THE DATA section start

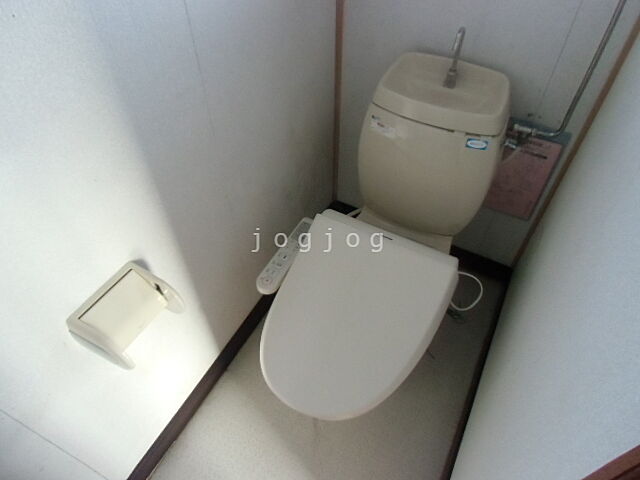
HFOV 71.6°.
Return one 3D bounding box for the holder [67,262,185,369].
[{"bbox_3d":[-0.349,0.138,0.812,0.102,0.092,0.151,22,53,18],"label":"holder"}]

THE DATA section end

EXERCISE DETAILS: Can you rewrite the data above with "bounding box" replaced by "bounding cuboid" and everything else left unchanged? Omit the pictures from your answer.

SOLUTION FOR THIS PROBLEM:
HFOV 71.6°.
Return one 3D bounding cuboid for the holder [67,262,185,369].
[{"bbox_3d":[-0.349,0.138,0.812,0.102,0.092,0.151,22,53,18],"label":"holder"}]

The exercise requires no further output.